What you have to do: Reprint the items starting at the line with "Page size: 1654x931." and ending at the line with "text_box Upcoming [1030, 0, 1654, 150]", switching "Document page" to "Layout page" and keeping everything else the same.

[Layout records]
================

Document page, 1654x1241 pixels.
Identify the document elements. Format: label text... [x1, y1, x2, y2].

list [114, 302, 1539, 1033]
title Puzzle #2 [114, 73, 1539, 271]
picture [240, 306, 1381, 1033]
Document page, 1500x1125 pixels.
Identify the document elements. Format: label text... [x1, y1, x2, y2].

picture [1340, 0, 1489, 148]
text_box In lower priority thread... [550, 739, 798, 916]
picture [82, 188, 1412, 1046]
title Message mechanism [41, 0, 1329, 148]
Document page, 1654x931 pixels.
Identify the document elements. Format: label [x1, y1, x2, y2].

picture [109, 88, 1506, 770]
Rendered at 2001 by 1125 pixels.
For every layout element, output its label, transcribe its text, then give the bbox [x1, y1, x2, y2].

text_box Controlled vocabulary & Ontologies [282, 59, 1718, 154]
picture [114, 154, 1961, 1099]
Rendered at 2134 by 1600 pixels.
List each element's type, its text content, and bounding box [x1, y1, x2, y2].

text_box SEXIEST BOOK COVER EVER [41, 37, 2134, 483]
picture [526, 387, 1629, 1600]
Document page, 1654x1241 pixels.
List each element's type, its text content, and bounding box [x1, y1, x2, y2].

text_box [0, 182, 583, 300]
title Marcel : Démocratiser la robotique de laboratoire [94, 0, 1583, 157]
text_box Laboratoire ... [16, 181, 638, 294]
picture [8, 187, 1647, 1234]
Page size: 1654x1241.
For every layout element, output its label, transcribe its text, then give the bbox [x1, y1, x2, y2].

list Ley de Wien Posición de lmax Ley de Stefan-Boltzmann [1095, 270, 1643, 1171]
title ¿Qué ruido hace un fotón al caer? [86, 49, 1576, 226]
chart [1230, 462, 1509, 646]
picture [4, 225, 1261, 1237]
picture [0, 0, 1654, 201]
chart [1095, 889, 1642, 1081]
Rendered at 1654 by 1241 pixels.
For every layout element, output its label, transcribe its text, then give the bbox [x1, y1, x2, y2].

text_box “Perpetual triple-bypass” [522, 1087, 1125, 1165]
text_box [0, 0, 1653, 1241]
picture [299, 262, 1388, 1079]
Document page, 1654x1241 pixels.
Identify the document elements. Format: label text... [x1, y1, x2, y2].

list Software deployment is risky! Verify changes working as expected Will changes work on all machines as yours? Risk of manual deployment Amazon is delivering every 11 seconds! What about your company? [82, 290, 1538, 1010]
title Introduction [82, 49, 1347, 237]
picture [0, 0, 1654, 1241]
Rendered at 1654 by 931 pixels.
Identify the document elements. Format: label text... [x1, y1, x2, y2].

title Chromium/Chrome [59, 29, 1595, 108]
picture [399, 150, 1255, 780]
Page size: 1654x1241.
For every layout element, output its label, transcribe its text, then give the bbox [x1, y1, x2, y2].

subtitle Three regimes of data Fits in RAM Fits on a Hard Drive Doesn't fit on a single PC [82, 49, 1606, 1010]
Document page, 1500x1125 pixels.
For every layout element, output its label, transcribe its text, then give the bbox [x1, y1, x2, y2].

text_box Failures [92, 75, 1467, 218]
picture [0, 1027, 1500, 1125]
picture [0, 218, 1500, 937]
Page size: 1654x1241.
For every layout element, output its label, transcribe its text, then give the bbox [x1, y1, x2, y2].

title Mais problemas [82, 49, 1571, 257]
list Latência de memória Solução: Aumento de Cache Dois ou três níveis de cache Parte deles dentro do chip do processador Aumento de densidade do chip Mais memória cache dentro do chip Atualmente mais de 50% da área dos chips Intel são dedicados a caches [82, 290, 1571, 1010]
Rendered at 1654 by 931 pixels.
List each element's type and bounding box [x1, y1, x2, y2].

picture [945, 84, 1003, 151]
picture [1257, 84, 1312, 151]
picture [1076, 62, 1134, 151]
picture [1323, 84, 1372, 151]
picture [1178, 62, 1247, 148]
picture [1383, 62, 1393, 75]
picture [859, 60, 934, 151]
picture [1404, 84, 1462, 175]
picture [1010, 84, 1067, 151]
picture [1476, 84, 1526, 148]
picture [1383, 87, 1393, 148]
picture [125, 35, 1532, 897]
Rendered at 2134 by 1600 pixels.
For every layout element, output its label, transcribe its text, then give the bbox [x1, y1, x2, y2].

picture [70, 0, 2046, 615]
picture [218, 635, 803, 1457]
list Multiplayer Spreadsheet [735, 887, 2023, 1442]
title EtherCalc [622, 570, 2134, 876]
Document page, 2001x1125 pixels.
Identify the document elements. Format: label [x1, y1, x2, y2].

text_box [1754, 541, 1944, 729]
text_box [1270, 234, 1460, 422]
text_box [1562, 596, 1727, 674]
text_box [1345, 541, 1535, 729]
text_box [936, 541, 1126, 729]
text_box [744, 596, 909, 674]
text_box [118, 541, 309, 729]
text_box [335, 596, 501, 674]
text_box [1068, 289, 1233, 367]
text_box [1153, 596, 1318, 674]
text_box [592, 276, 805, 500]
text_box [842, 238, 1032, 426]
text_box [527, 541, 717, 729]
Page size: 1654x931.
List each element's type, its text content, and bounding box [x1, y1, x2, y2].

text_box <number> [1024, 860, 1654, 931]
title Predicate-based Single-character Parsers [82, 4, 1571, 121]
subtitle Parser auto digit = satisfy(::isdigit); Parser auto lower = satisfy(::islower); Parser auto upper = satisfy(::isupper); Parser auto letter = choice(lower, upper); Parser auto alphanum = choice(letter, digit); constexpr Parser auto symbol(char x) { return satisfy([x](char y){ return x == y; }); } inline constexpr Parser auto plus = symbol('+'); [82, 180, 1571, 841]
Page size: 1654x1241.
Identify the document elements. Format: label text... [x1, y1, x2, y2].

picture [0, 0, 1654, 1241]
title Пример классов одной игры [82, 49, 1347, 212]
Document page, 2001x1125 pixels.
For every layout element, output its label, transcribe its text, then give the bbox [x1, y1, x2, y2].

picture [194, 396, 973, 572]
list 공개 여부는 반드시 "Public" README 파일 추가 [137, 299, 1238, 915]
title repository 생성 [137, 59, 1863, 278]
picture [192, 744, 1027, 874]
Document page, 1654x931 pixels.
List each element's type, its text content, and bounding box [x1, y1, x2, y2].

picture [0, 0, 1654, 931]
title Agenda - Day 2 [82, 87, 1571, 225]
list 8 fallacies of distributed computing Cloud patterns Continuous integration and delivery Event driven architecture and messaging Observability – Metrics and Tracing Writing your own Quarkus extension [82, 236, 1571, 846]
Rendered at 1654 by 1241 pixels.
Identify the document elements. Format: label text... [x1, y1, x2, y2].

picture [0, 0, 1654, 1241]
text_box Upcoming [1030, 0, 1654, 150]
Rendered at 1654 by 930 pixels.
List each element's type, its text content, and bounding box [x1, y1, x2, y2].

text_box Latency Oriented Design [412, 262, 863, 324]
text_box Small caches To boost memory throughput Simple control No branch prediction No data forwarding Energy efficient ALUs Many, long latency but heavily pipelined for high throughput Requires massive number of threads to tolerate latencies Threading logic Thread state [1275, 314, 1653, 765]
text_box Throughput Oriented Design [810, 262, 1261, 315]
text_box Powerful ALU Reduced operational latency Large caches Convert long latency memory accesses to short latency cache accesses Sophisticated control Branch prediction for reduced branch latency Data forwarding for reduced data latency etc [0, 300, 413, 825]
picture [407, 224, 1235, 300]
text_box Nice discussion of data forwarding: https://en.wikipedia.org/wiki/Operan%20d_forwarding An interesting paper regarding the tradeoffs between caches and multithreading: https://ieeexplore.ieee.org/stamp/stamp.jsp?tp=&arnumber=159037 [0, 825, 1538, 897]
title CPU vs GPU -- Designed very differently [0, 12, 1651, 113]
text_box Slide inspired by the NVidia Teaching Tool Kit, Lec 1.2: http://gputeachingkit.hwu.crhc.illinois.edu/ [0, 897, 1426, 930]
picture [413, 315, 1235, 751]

================

Correct response:
Page size: 1654x931.
List each element's type, its text content, and bounding box [x1, y1, x2, y2].

text_box <number> [1024, 860, 1654, 931]
title Predicate-based Single-character Parsers [82, 4, 1571, 121]
subtitle Parser auto digit = satisfy(::isdigit); Parser auto lower = satisfy(::islower); Parser auto upper = satisfy(::isupper); Parser auto letter = choice(lower, upper); Parser auto alphanum = choice(letter, digit); constexpr Parser auto symbol(char x) { return satisfy([x](char y){ return x == y; }); } inline constexpr Parser auto plus = symbol('+'); [82, 180, 1571, 841]
Page size: 1654x1241.
Identify the document elements. Format: label text... [x1, y1, x2, y2].

picture [0, 0, 1654, 1241]
title Пример классов одной игры [82, 49, 1347, 212]
Layout page, 2001x1125 pixels.
For every layout element, output its label, transcribe its text, then give the bbox [x1, y1, x2, y2].

picture [194, 396, 973, 572]
list 공개 여부는 반드시 "Public" README 파일 추가 [137, 299, 1238, 915]
title repository 생성 [137, 59, 1863, 278]
picture [192, 744, 1027, 874]
Layout page, 1654x931 pixels.
List each element's type, its text content, and bounding box [x1, y1, x2, y2].

picture [0, 0, 1654, 931]
title Agenda - Day 2 [82, 87, 1571, 225]
list 8 fallacies of distributed computing Cloud patterns Continuous integration and delivery Event driven architecture and messaging Observability – Metrics and Tracing Writing your own Quarkus extension [82, 236, 1571, 846]
Rendered at 1654 by 1241 pixels.
Identify the document elements. Format: label text... [x1, y1, x2, y2].

picture [0, 0, 1654, 1241]
text_box Upcoming [1030, 0, 1654, 150]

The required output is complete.